Exercise task:
Copy out the stretch of the data from its beginning through the line containing "v(4.76, 0) *", preserving every character unchanged.

Working data:
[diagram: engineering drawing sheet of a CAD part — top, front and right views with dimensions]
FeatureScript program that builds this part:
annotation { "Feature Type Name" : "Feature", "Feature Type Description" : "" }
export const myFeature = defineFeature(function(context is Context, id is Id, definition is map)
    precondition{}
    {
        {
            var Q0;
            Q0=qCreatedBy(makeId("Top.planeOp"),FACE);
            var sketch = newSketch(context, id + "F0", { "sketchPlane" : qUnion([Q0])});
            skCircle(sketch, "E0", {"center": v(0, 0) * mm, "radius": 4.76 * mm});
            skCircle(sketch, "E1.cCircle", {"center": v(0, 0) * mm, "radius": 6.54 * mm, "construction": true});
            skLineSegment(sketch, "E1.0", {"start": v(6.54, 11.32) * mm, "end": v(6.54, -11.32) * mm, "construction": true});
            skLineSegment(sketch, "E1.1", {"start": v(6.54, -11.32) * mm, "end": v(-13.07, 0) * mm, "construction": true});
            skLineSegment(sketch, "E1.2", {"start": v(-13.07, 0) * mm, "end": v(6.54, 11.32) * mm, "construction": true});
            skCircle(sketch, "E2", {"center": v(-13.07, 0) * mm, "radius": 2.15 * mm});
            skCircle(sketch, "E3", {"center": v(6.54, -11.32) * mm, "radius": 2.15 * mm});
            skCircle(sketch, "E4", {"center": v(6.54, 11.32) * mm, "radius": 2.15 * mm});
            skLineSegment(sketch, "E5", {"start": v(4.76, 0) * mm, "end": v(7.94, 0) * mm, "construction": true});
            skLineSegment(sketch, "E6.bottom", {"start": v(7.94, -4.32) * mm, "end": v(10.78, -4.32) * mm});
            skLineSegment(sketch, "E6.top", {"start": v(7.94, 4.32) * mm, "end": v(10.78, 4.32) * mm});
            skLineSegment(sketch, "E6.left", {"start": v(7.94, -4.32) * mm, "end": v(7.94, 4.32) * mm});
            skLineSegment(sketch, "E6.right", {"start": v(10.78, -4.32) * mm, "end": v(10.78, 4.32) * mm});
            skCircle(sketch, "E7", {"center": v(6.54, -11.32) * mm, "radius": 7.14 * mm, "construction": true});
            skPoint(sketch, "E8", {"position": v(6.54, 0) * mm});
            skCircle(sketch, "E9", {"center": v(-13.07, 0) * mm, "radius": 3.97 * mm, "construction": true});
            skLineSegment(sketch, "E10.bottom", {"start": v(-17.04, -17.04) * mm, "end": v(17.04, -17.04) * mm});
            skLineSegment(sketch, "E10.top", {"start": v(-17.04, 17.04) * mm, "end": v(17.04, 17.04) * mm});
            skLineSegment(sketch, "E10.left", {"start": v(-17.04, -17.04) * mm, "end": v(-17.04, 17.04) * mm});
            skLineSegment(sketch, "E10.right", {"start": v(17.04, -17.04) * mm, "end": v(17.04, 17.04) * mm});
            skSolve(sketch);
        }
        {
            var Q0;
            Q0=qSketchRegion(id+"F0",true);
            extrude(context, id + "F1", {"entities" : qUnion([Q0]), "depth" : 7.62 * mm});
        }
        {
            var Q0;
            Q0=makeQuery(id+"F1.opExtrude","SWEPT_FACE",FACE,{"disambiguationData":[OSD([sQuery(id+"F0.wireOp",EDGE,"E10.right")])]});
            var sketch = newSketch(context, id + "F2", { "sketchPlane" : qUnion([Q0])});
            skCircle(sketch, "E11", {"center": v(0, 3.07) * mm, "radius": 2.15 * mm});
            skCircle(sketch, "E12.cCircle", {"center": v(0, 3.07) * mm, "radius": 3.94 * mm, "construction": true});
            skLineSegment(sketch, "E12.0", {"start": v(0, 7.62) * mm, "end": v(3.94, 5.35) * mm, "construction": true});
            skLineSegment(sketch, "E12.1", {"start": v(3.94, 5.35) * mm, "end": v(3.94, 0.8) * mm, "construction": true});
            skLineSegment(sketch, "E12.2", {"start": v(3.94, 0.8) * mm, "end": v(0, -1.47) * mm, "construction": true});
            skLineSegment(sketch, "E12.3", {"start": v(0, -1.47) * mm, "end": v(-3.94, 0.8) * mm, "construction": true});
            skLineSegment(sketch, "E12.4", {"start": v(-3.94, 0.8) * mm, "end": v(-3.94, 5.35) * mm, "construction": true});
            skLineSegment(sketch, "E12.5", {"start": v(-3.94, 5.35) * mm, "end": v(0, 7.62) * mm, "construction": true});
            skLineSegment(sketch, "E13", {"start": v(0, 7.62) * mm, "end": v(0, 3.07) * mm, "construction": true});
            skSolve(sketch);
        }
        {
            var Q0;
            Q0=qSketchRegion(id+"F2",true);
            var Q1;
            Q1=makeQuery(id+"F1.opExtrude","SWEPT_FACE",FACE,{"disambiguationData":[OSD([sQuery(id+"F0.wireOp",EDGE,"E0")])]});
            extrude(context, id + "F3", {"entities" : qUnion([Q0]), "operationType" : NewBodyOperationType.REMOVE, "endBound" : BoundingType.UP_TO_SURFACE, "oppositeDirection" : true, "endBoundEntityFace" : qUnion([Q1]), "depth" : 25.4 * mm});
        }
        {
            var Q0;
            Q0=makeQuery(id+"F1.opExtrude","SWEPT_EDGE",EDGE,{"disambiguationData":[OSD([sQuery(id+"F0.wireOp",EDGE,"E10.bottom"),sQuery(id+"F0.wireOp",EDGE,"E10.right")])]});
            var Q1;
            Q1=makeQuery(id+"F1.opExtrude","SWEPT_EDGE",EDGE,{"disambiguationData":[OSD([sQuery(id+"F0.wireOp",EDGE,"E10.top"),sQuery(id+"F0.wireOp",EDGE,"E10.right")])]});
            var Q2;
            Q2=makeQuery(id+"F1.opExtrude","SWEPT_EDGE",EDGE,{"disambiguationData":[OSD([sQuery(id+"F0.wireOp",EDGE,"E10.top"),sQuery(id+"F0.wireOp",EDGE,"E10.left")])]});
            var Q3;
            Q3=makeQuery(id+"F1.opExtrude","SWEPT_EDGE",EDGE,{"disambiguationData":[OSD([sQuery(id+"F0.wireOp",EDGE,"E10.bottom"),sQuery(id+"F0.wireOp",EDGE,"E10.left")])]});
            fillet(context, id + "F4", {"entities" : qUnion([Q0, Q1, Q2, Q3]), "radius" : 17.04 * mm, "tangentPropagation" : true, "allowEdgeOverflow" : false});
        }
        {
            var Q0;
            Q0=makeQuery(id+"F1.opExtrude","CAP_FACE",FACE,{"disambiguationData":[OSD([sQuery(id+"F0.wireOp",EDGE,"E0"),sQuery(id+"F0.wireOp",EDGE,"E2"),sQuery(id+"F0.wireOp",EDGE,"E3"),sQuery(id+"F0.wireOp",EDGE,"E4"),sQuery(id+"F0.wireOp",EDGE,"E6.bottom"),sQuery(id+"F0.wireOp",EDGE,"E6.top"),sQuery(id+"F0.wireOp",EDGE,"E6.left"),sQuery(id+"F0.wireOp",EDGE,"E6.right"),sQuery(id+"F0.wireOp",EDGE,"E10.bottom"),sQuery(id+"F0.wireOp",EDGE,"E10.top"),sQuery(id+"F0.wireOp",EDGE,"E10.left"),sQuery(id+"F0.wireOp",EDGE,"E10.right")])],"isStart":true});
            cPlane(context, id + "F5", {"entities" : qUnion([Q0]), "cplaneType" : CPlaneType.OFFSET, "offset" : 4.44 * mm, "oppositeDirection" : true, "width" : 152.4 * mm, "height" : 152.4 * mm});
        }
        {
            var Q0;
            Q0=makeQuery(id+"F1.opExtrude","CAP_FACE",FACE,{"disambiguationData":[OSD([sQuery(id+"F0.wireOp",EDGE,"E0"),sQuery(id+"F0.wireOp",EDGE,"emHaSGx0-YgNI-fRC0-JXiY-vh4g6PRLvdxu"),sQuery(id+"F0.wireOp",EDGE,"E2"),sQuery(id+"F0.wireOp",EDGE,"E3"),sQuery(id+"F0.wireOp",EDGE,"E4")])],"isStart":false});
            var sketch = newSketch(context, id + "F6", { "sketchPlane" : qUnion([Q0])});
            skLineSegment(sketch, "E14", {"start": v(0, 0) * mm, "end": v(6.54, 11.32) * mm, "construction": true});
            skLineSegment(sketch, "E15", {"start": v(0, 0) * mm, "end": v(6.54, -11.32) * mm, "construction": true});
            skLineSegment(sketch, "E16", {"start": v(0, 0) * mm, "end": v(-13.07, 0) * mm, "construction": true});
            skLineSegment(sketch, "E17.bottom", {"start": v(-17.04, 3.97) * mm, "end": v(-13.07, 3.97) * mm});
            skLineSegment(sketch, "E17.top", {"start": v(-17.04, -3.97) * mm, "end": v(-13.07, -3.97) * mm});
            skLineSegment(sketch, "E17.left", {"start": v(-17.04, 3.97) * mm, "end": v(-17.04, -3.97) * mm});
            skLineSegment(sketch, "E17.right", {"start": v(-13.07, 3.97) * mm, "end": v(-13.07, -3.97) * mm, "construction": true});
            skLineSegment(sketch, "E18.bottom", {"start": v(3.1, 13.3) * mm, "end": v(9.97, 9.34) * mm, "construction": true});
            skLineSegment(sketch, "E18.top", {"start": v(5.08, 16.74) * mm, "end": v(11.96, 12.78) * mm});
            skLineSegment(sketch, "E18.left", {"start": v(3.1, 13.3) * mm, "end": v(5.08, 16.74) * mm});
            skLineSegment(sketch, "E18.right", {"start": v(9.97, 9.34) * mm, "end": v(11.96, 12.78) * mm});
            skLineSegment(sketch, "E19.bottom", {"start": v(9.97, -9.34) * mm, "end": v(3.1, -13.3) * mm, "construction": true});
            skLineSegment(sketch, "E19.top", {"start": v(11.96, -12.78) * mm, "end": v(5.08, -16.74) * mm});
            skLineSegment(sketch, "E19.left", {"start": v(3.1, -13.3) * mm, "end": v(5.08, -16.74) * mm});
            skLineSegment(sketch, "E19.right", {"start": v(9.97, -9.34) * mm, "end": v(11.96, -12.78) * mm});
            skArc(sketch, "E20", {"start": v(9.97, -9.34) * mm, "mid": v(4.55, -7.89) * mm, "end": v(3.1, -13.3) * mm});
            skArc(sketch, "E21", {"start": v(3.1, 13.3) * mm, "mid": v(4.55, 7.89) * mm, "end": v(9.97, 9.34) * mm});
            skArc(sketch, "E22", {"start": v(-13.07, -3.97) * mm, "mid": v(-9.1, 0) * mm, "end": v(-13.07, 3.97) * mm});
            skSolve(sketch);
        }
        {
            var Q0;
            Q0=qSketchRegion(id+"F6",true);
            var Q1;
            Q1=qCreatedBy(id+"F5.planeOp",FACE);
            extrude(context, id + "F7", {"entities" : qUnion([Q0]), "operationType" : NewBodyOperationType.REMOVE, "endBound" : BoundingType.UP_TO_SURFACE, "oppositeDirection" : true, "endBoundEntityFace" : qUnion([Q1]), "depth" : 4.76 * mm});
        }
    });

Written solution:
[diagram: engineering drawing sheet of a CAD part — top, front and right views with dimensions]
FeatureScript program that builds this part:
annotation { "Feature Type Name" : "Feature", "Feature Type Description" : "" }
export const myFeature = defineFeature(function(context is Context, id is Id, definition is map)
    precondition{}
    {
        {
            var Q0;
            Q0=qCreatedBy(makeId("Top.planeOp"),FACE);
            var sketch = newSketch(context, id + "F0", { "sketchPlane" : qUnion([Q0])});
            skCircle(sketch, "E0", {"center": v(0, 0) * mm, "radius": 4.76 * mm});
            skCircle(sketch, "E1.cCircle", {"center": v(0, 0) * mm, "radius": 6.54 * mm, "construction": true});
            skLineSegment(sketch, "E1.0", {"start": v(6.54, 11.32) * mm, "end": v(6.54, -11.32) * mm, "construction": true});
            skLineSegment(sketch, "E1.1", {"start": v(6.54, -11.32) * mm, "end": v(-13.07, 0) * mm, "construction": true});
            skLineSegment(sketch, "E1.2", {"start": v(-13.07, 0) * mm, "end": v(6.54, 11.32) * mm, "construction": true});
            skCircle(sketch, "E2", {"center": v(-13.07, 0) * mm, "radius": 2.15 * mm});
            skCircle(sketch, "E3", {"center": v(6.54, -11.32) * mm, "radius": 2.15 * mm});
            skCircle(sketch, "E4", {"center": v(6.54, 11.32) * mm, "radius": 2.15 * mm});
            skLineSegment(sketch, "E5", {"start": v(4.76, 0) * mm, "end": v(7.94, 0) * mm, "construction": true});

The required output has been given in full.